Linux Tuned Daemon の脆弱性 CVE-2024-52336/52337 が FIX:特権昇格/ログ操作の可能性

CVE-2024-52336 & CVE-2024-52337: Vulnerabilities in Linux Tuned Daemon

2024/12/01 SecurityOnline — Linux Tuned Daemon に2つの脆弱性 CVE-2024-52336/CVE-2024-52337 が存在することが、SUSE Security Team により発見された。このツールは、ランタイム・ハードウェアとカーネル最適化に不可欠なものであるため、これらの脆弱性を悪用する攻撃者は、特権昇格やログ操作などを可能にするとされる。

Tuned とは、特権デーモンのことである。それにより、ハードウェアとカーネルの設定が動的に調整され、システムのパフォーマンスが最適化されていく。Tuned は、包括的な D-Bus インターフェイスを介して動作し、Polkit 認証により保護されている。SUSE Security Team によると、「Tuned では、D-Bus インターフェイスへの追加が頻繁に行われており、2019年以降において、すでに 10回目のレビューを実施している」という。彼らは、instance_create() D-Bus メソッド内に存在する、2つの重大な脆弱性を発見した。

CVE-2024-52336 (CVSS 7.8):任意のスクリプト実行によるローカルの悪用

この脆弱性により、ローカルの非特権ユーザーは、instance_create() メソッドの script_pre および script_post パラメータの悪用を可能にする。これらのパラメータは、ユーザーが制御する絶対ファイルパスを受け入れ、ルート権限で実行されるため、ローカルからの悪用の可能性が生じる。

SUSE は、「特権のないユーザーが管理するスクリプトが、ここに渡される可能性がある。それにより、ローカルからの悪用が可能になる」と説明している。つまり、ローカルでログインした攻撃者は、次のコマンドを発行することで、この脆弱性を悪用できる。

$ gdbus call -y -d com.redhat.tuned -o /Tuned \
        -m com.redhat.tuned.control.instance_create cpu myinstance \
        '{"script_pre": "/path/to/myscript.sh", "devices": "*"}'

CVE-2024-52337 (CVSS 5.5):インスタンス名の未処理によるログのなりすまし

この脆弱性は、instance_create() メソッドの instance_name パラメータの不十分なサニタイズ処理に関係している。
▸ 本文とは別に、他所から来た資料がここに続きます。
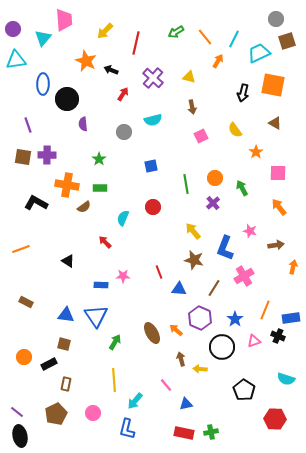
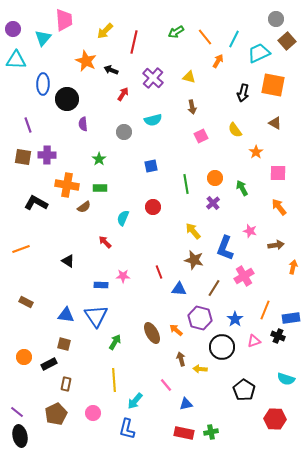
brown square at (287, 41): rotated 24 degrees counterclockwise
red line at (136, 43): moved 2 px left, 1 px up
cyan triangle at (16, 60): rotated 10 degrees clockwise
purple hexagon at (200, 318): rotated 10 degrees counterclockwise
それを悪用する攻撃者は、ログや tuned-adm get_instances などのユーティリティに対して、制御シーケンスや改行文字を含む任意のデータを注入できる。

SUSE によると、「名前に改行文字を挿入することで、独立して正当に見えるエントリを、tuned ログに追加する」という。

EVIL=`echo -e "this is\nevil\033[?1047h"`
gdbus call -y -d com.redhat.tuned -o /Tuned -m com.redhat.tuned.control.instance_create cpu "$EVIL" '{"devices": "*"}'
Proof-of-Concept

この PoC により、管理者は欺かれ、ターミナル・エミュレータの不正操作が可能になる。その結果として、システムの整合性にリスクがもたらされる。

これらの脆弱性は、Tuned のバージョン v2.24.1 で対処されている。

  • CVE-2024-52336 対策:スクリプトの読み込みを、信頼された場所からだけに限定し、instance_create の Polkit ポリシーを強化する。
  • CVE-2024-52337 対策:許可されていない文字を取り込んだ、ユーザーから提供される文字列を拒否するための、検証を導入する。

この修正はコミット 90c24eea に統合され、D-Bus メソッドのセキュリティが強化された。